Oneal Moore | |
Birth Date: | April 23, 1931 |
Birth Place: | Louisiana, US |
Death Date: | June 2, 1965 (aged 34) |
Death Place: | Varnado, Louisiana, US |
Occupation: | Deputy sheriff, Washington Parish Sheriff's Office |
Years Active: | More than one |
Known For: | First African-American deputy sheriff in the parish; murdered by suspected white supremacists |
Children: | 4 |
Oneal Moore (April 23, 1931 – June 2, 1965) was the first African-American deputy sheriff for the Washington Parish Sheriff's Office in Varnado, Louisiana. He was murdered on June 2, 1965, by alleged members of the Ku Klux Klan in a drive-by shooting, one year and a day after his landmark appointment as deputy sheriff. An Army veteran, he was 34 years old, married, and the father of four daughters.
The evening of June 2, 1965, Moore was driving home from work when an individual in a pickup truck shot at him and his partner, David Creed Rogers, another African-American deputy sheriff. Moore lost control of the vehicle and crashed into a tree, dying instantly from a gunshot wound to the head.[1] Rogers suffered injuries, including to one eye, but survived the shooting and crash; he immediately broadcast a description of the vehicle, which he noted had a Confederate flag decal on its front bumper.[2]
Two suspects were arrested in Mississippi not long afterward.

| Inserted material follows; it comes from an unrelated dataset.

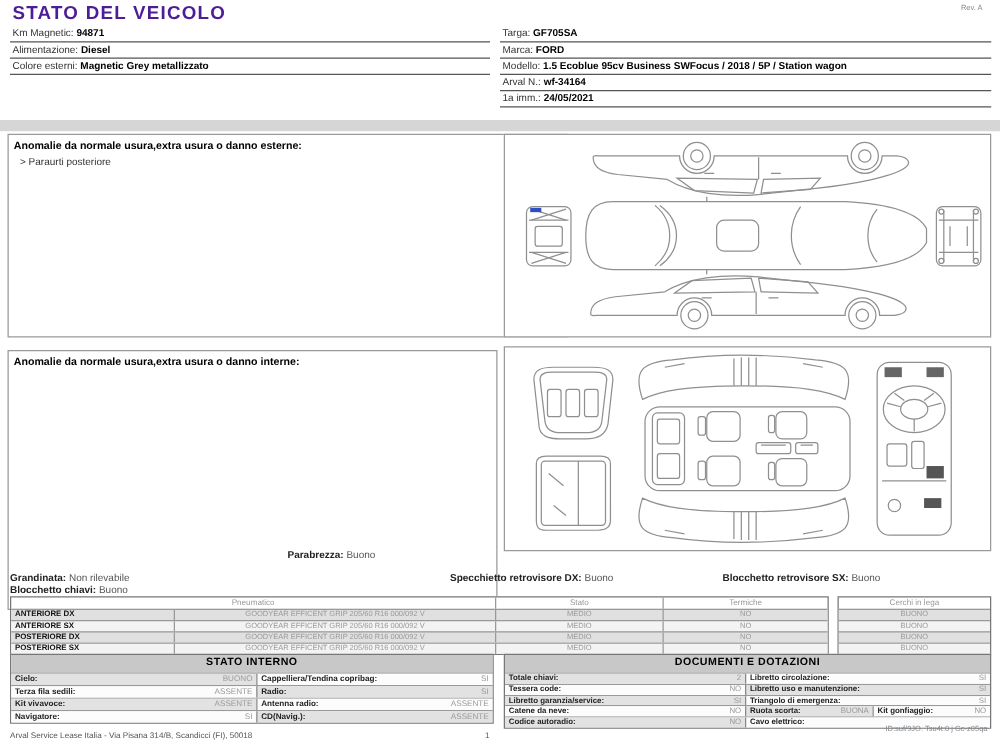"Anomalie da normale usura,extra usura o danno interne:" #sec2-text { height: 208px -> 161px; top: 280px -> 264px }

One was Ernest Ray McElveen, a known white supremacist. McElveen was represented by Baton Rouge, Louisiana, attorney Osier Brown. He later also represented the two men charged with Clarence Triggs' murder the following year in 1966.[3] The police filed no charges due to a lack of evidence and witnesses.

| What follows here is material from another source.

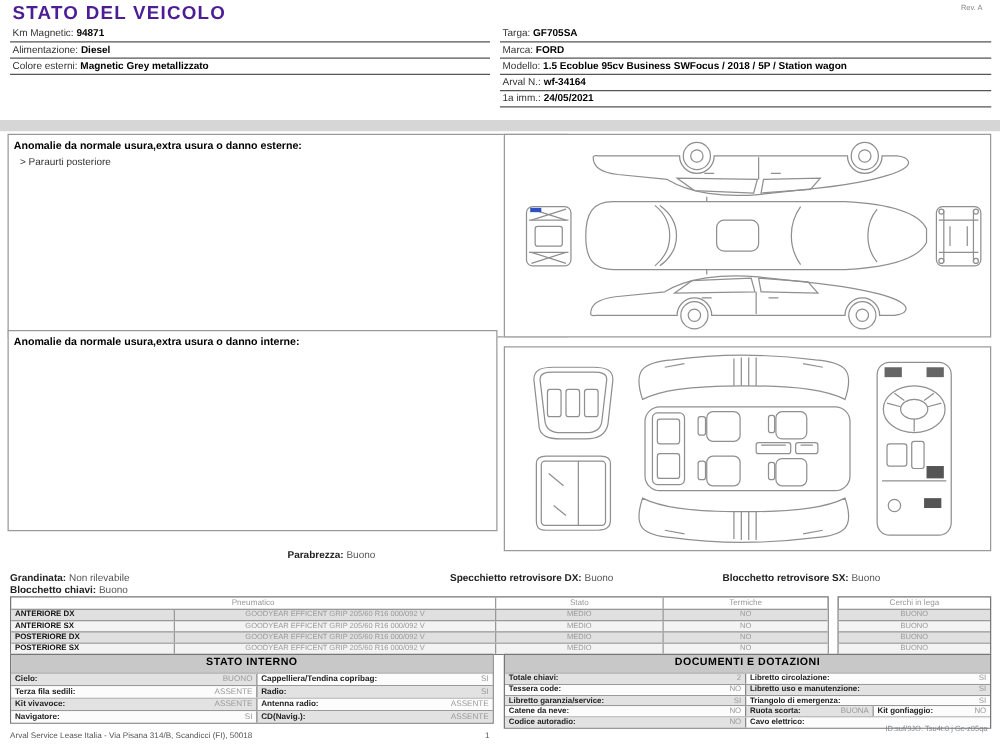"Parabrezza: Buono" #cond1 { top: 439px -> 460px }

The cold case was reopened by the FBI several times, first in 1990, then in 2001 and 2007, but they did not bring indictments.[4] McElveen, the prime suspect in the case, died in 2003.
The Deacons for Defense and Justice, an African-American group with a chapter organized in 1965 in Bogalusa, Louisiana, among other chapters, to protect civil rights workers, provided armed protection and support for Moore's widow and family.[5]